▸ **Work item**:
Copy the records below line by line and word for word, from the very first line through the line with "Committee; Grants and", omitting each picture.

▸ **Material provided**:

----------

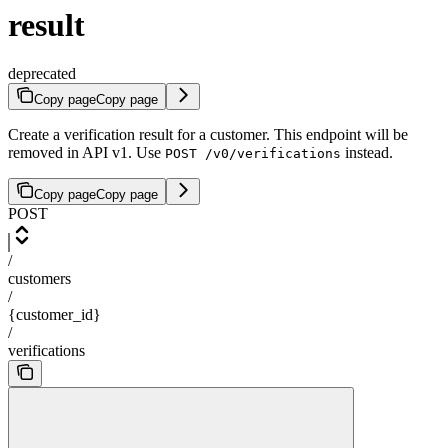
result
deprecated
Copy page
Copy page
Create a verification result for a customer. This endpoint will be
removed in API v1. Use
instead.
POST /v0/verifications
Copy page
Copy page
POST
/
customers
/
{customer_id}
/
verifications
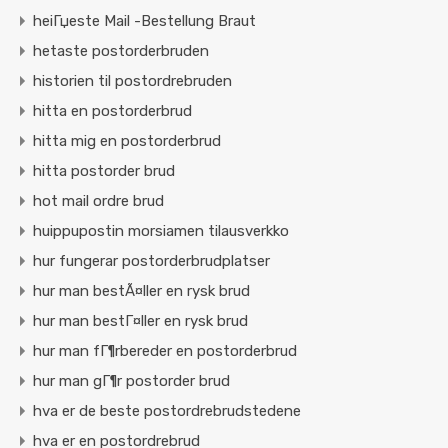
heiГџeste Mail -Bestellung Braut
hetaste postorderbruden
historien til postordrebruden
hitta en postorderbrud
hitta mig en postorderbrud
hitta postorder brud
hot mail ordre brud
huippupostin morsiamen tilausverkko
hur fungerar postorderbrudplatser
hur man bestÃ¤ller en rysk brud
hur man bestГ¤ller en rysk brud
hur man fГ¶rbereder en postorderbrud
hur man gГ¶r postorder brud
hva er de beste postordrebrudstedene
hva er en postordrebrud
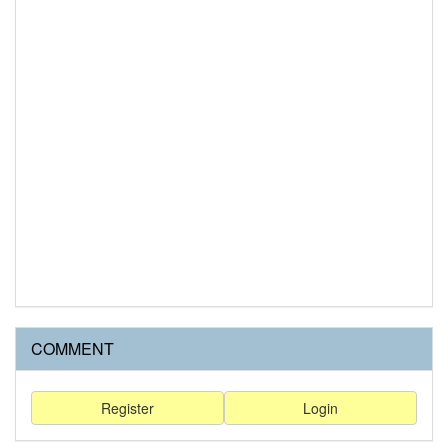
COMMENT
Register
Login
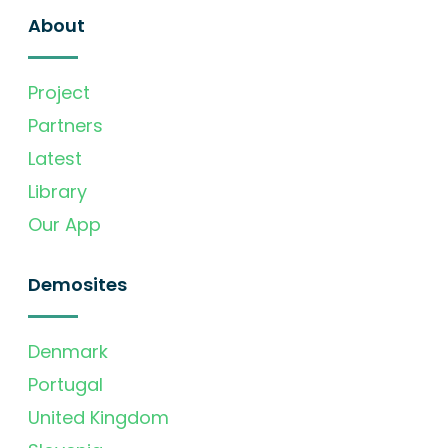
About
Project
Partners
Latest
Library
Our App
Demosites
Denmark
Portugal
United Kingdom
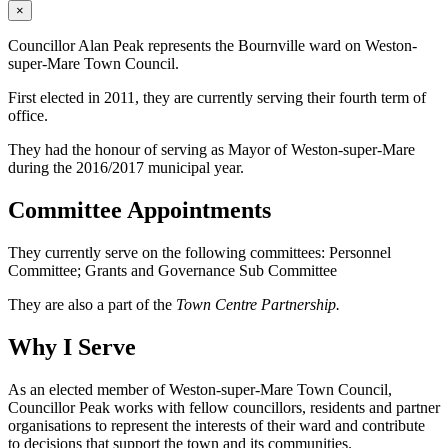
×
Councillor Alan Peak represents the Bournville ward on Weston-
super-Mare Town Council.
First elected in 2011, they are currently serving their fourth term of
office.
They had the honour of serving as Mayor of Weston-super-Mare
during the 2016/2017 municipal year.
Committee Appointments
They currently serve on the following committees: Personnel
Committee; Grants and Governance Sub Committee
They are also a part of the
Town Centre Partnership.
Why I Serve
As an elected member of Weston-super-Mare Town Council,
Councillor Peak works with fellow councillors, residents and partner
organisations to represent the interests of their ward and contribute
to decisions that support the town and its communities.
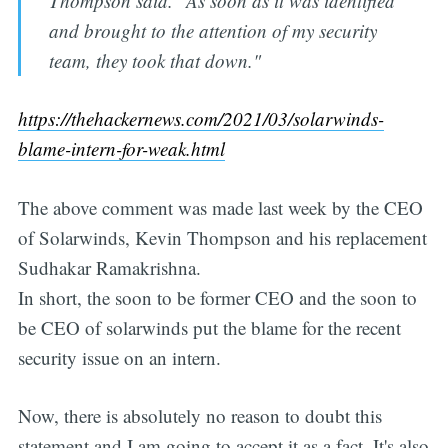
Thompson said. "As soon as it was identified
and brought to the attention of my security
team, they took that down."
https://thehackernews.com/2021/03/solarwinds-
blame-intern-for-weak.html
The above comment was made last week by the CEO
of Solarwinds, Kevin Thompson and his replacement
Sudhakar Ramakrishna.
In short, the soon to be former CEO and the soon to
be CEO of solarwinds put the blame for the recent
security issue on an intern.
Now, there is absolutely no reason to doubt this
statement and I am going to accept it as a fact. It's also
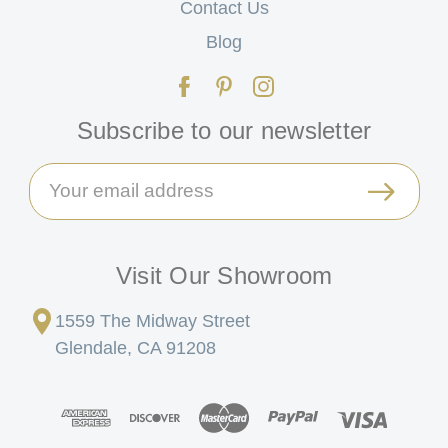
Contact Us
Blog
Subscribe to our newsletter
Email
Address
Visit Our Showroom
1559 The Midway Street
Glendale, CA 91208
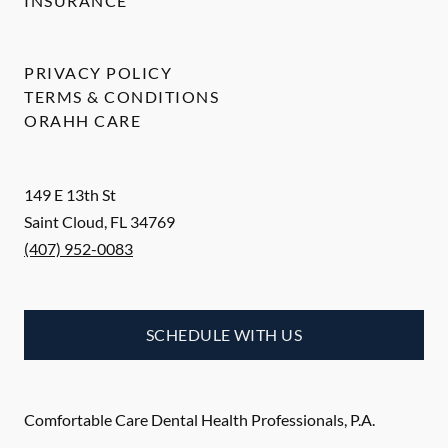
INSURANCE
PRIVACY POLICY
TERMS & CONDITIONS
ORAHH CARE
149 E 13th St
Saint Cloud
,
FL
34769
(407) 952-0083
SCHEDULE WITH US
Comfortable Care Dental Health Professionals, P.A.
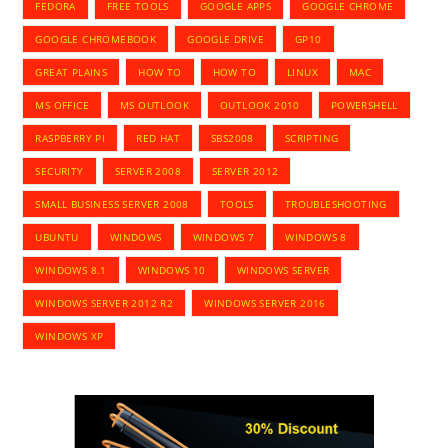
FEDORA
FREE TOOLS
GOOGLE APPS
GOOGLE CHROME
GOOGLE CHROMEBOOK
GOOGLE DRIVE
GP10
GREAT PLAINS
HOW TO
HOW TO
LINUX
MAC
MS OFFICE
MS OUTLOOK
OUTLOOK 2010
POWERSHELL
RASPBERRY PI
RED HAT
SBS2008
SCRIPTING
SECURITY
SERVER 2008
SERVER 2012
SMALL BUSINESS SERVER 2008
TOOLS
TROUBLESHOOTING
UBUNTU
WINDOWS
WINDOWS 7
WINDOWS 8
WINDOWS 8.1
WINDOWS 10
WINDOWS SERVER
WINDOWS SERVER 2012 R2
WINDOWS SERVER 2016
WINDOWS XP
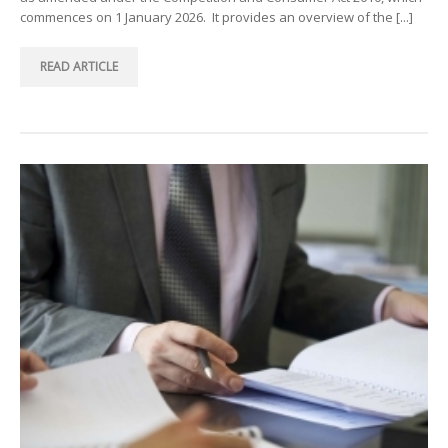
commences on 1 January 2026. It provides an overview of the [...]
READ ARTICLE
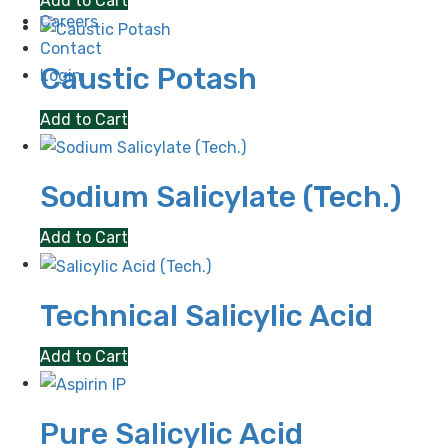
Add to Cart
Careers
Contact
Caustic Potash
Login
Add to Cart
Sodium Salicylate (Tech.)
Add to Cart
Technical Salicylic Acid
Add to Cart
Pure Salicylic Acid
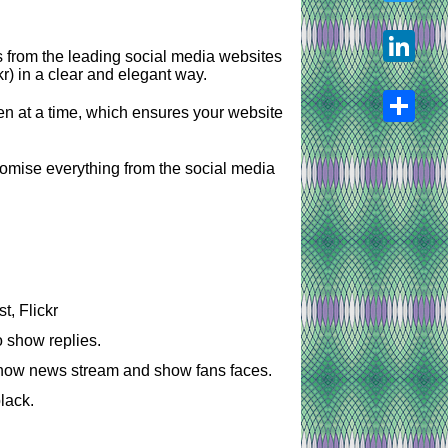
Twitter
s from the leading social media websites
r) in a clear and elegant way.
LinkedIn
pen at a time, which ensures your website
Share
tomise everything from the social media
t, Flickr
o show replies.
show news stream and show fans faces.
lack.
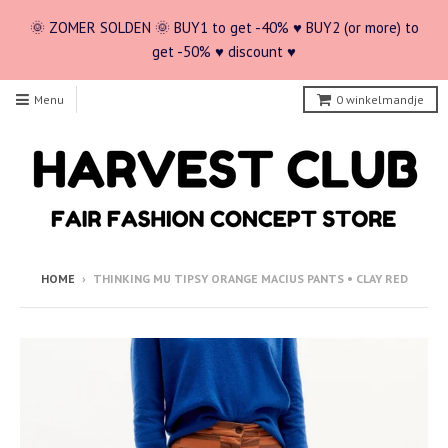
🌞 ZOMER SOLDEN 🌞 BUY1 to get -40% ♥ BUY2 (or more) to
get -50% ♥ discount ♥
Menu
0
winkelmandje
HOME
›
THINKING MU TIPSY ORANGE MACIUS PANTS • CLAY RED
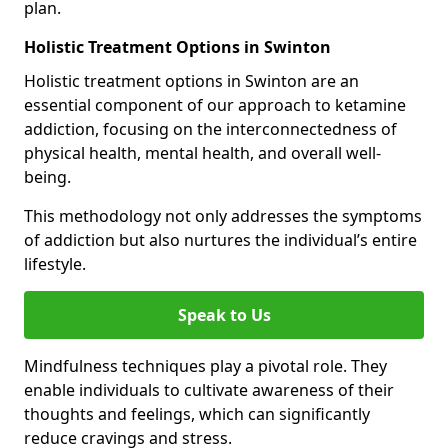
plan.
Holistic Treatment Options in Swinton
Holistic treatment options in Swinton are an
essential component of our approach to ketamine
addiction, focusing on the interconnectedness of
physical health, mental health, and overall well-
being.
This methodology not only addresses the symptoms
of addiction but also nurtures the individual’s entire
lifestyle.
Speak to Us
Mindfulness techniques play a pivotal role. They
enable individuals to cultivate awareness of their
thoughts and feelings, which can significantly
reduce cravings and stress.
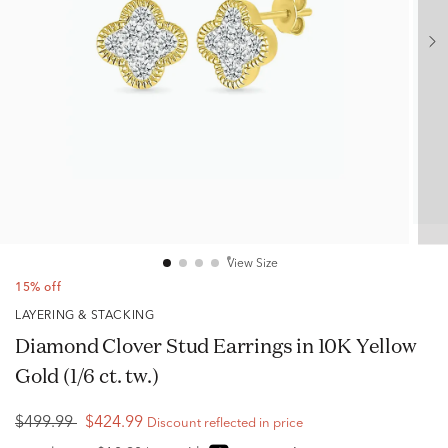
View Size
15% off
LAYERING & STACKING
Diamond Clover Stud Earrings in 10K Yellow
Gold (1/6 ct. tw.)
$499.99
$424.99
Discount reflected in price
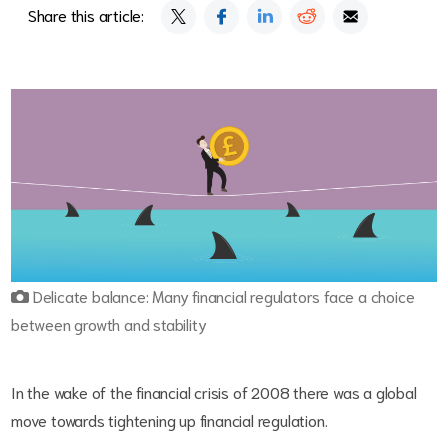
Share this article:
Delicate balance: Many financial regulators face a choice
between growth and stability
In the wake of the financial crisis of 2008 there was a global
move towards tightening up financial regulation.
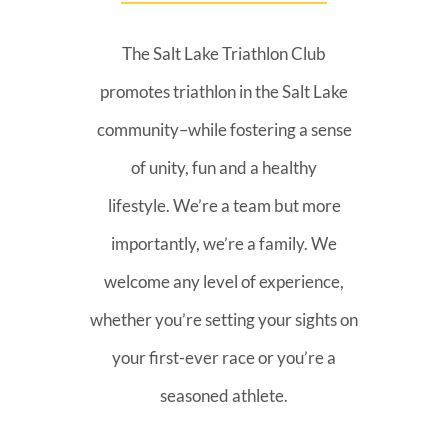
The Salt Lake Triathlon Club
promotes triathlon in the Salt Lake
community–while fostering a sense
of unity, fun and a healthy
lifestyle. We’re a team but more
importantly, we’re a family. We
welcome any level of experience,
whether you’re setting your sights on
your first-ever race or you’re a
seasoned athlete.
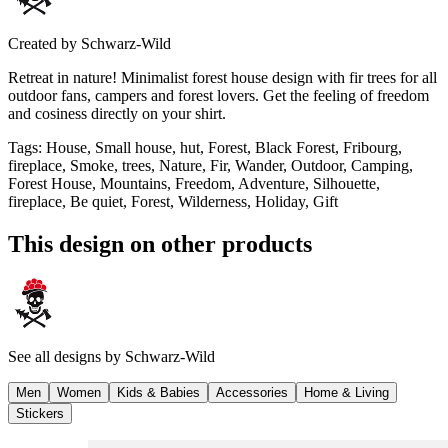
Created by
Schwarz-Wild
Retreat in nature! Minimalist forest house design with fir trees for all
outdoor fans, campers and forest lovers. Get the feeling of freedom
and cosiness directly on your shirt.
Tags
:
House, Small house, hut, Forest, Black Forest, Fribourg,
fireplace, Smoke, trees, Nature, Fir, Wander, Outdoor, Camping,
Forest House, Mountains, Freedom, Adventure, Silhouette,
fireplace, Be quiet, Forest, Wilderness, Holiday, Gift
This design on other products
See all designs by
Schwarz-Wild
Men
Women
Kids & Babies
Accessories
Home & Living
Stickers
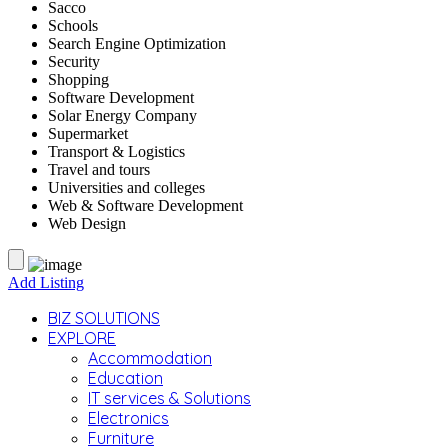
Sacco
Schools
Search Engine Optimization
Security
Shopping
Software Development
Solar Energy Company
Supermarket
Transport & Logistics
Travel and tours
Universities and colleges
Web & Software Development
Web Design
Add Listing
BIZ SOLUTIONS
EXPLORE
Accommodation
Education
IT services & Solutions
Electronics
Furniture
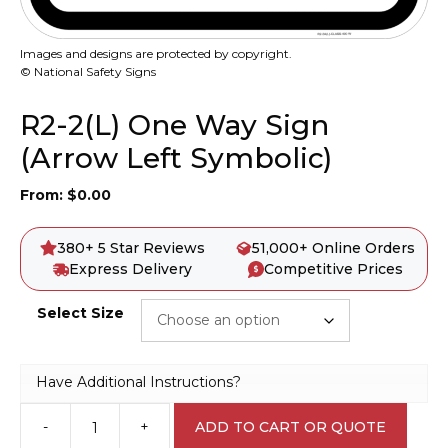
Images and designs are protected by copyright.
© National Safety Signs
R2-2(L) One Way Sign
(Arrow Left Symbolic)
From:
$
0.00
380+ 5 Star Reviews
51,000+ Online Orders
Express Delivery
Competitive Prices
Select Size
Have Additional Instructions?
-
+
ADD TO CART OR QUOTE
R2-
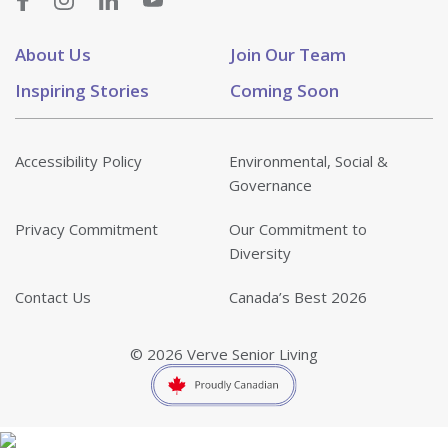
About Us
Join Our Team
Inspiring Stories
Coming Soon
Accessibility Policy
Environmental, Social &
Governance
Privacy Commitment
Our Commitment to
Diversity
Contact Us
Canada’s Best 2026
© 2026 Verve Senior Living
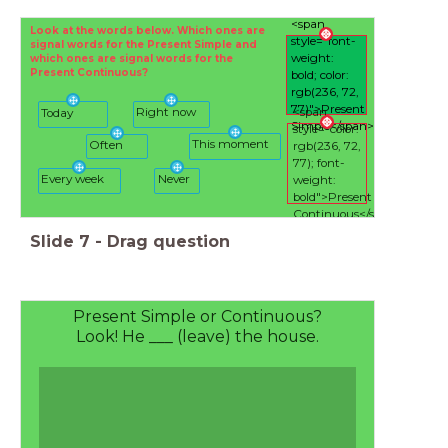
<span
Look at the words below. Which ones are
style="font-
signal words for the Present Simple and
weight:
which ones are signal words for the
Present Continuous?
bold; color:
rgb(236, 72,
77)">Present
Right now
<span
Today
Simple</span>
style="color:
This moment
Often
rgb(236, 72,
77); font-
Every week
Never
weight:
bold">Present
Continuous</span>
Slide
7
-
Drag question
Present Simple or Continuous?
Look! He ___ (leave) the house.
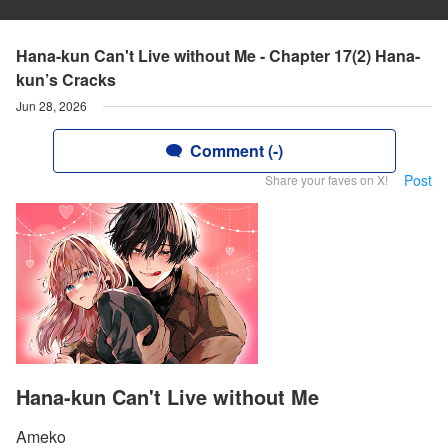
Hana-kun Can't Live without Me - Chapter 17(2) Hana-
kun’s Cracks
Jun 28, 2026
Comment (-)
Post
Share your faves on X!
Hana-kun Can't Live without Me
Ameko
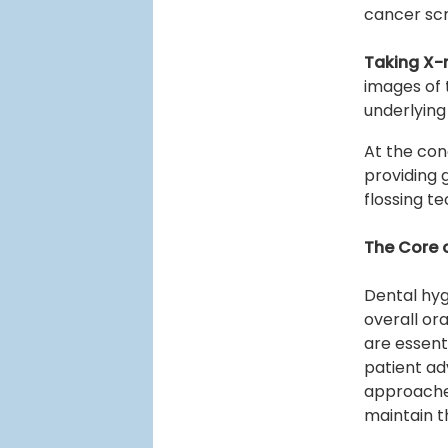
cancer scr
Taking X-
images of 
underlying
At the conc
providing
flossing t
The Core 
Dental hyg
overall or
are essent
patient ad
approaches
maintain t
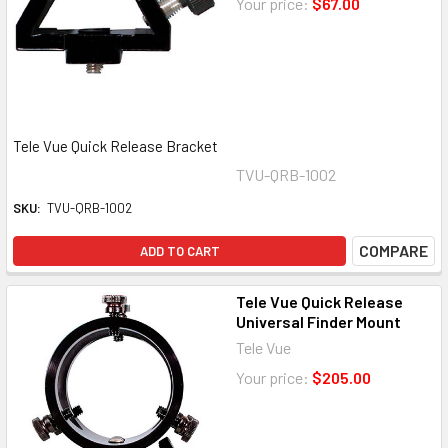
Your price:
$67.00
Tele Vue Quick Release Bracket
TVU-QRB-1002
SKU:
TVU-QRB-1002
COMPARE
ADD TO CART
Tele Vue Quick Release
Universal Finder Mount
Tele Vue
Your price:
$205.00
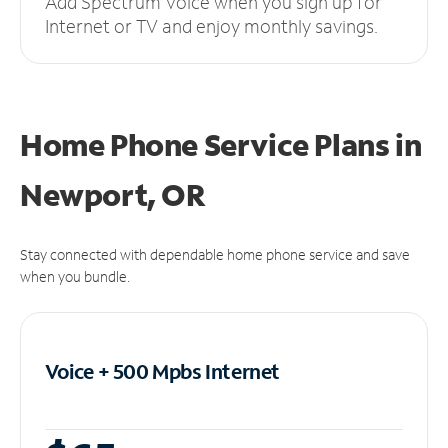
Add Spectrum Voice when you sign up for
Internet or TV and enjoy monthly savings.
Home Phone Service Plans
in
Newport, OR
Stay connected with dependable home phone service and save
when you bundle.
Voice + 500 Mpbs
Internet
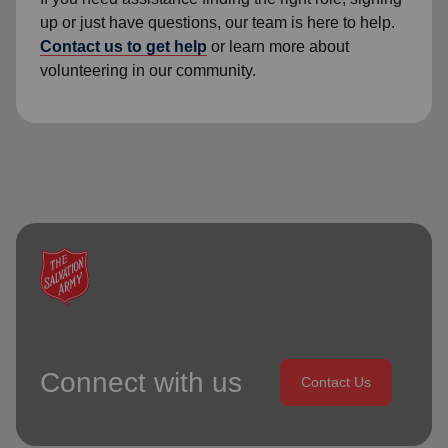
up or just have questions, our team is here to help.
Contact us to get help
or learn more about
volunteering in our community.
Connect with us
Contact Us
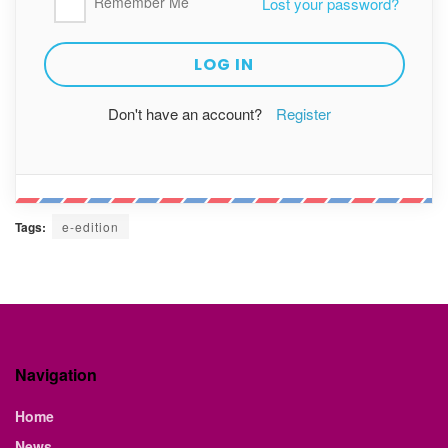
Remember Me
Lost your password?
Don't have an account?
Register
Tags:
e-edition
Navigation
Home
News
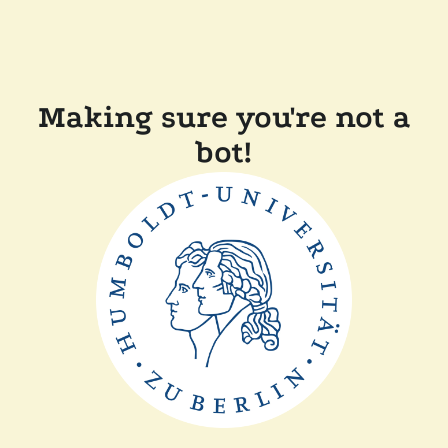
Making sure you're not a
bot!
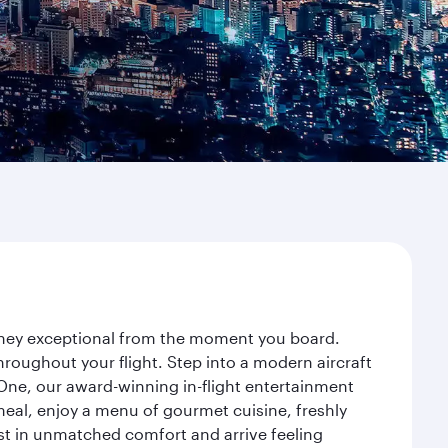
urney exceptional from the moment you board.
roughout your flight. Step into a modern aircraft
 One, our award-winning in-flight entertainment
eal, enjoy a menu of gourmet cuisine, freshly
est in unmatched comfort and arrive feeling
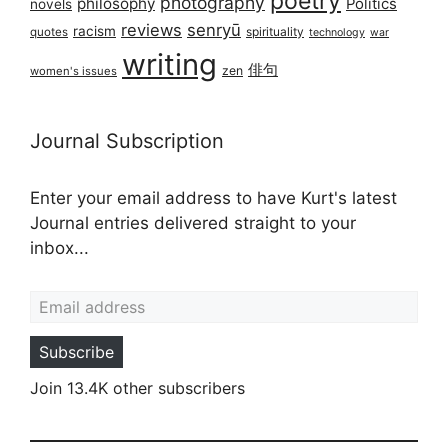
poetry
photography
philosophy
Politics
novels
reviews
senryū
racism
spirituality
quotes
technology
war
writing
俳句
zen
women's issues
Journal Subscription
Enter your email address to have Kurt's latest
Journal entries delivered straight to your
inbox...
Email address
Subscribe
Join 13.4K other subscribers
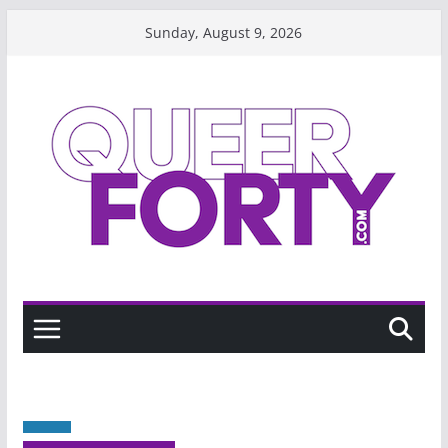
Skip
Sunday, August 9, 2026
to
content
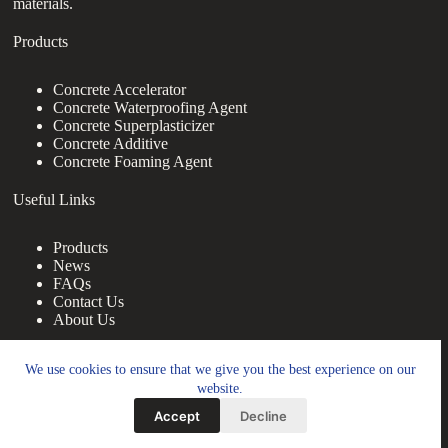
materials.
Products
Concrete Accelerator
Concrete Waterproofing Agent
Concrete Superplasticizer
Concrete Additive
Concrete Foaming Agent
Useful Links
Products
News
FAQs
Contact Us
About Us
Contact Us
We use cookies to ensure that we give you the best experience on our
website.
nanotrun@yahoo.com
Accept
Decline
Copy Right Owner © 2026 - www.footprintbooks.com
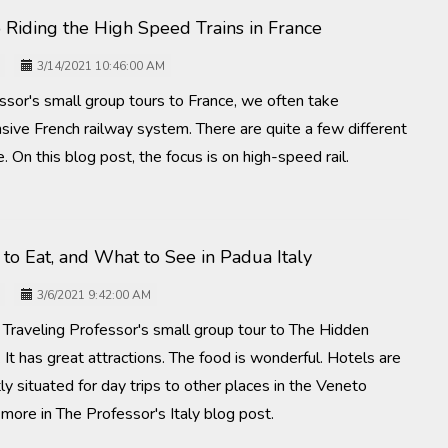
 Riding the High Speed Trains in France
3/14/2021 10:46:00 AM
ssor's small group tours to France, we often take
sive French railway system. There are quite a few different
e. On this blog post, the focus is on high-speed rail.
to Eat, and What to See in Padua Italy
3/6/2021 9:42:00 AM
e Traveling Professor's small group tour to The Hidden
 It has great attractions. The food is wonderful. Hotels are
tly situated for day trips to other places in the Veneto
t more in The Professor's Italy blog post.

----------

▸ **Response**:
result
deprecated
Copy page
Copy page
Create a verification result for a customer. This endpoint will be
removed in API v1. Use
instead.
POST /v0/verifications
Copy page
Copy page
POST
/
customers
/
{customer_id}
/
verifications
heiГџeste Mail -Bestellung Braut
hetaste postorderbruden
historien til postordrebruden
hitta en postorderbrud
hitta mig en postorderbrud
hitta postorder brud
hot mail ordre brud
huippupostin morsiamen tilausverkko
hur fungerar postorderbrudplatser
hur man bestÃ¤ller en rysk brud
hur man bestГ¤ller en rysk brud
hur man fГ¶rbereder en postorderbrud
hur man gГ¶r postorder brud
hva er de beste postordrebrudstedene
hva er en postordrebrud
COMMENT
Register
Login
About
Project
Partners
Latest
Library
Our App
Demosites
Denmark
Portugal
United Kingdom
×
Councillor Alan Peak represents the Bournville ward on Weston-
super-Mare Town Council.
First elected in 2011, they are currently serving their fourth term of
office.
They had the honour of serving as Mayor of Weston-super-Mare
during the 2016/2017 municipal year.
Committee Appointments
They currently serve on the following committees: Personnel
Committee; Grants and Governance Sub Committee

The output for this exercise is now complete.